Future Tense

Is Google’s Top-Secret, Futuristic Lab a Waste of Money?

Google headquarters in Mountain View, Calif.

Photo by KIMIHIRO HOSHINO/AFP/Getty Images

In the New York Times today, Claire Cain Miller and Nick Bilton examine Google X, the search giant’s super-secretive lab to explore far-out technologies like autonomous cars, Web-connected refrigerators, and space elevators. If any existent company can create the future, it would seem safe to bet on Google.

But as Miller and Bilton tell it, some of Google’s investors are not thrilled with this DARPA-esque corner.

Because Google X is a breeding ground for big bets that could turn into colossal failures or Google’s next big business—and it could take years to figure out which—just the idea of these experiments terrifies some shareholders and analysts.

“These moon-shot projects are a very Google-y thing for them to do,” said Colin W. Gillis, an analyst at BGC Partners. “People don’t love it but they tolerate it because their core search business is firing away.”

It’s puzzling that shareholders are merely “tolerating” Google X’s far-out projects, rather than pressing the company to invest even more.
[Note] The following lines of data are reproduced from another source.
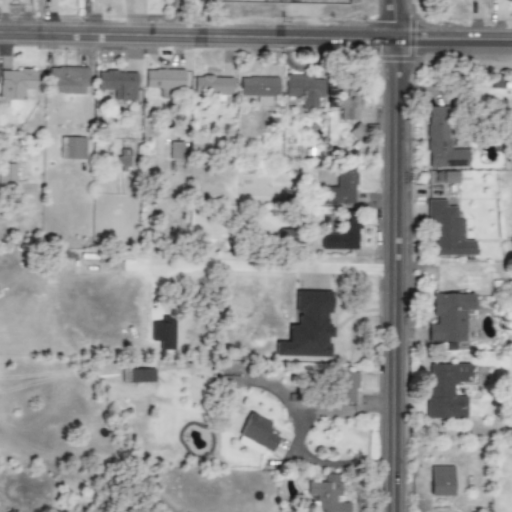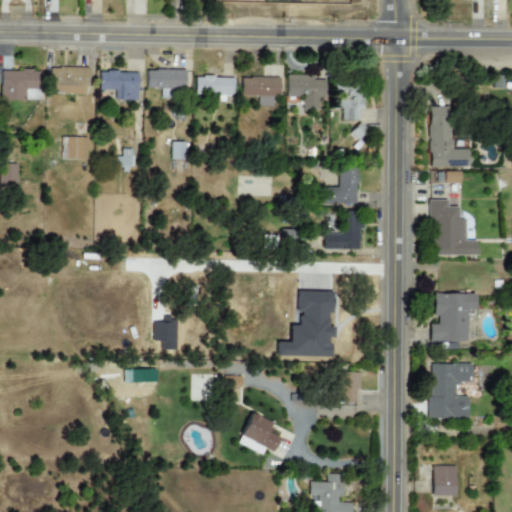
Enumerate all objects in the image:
building: (506, 0)
building: (503, 2)
road: (256, 31)
building: (67, 80)
building: (67, 80)
building: (163, 80)
building: (164, 81)
building: (117, 84)
building: (118, 84)
building: (19, 85)
building: (19, 85)
building: (212, 87)
building: (212, 87)
building: (259, 89)
building: (259, 89)
building: (304, 89)
building: (304, 90)
building: (348, 105)
building: (348, 106)
building: (441, 141)
building: (441, 141)
building: (71, 148)
building: (72, 149)
building: (175, 150)
building: (175, 151)
building: (122, 159)
building: (123, 160)
building: (7, 177)
building: (7, 177)
building: (341, 189)
building: (342, 189)
building: (447, 231)
building: (344, 233)
road: (389, 256)
building: (448, 318)
building: (308, 327)
building: (232, 386)
building: (347, 388)
building: (445, 390)
building: (256, 435)
road: (296, 439)
building: (441, 480)
building: (441, 481)
building: (328, 493)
Larry Page even tried to soothe investors’ fears by describing Google X over the summer as the investment “a few small, speculative projects happening at any one time.” He added, “[W]e are very careful stewards of shareholders’ money. … We are not betting the farm on these.”

Most of Google X’s approximately 100 initiatives will likely fail; that’s the nature of “moon-shot projects.” But if even one of these “speculative” projects bears fruit, it will help Google fight the middle-aged image that the New York Times has also ascribed to the company of late. Given that Google X isn’t receiving enormous amounts of money, shareholders should celebrate Google’s attempts to create the future, not fear them.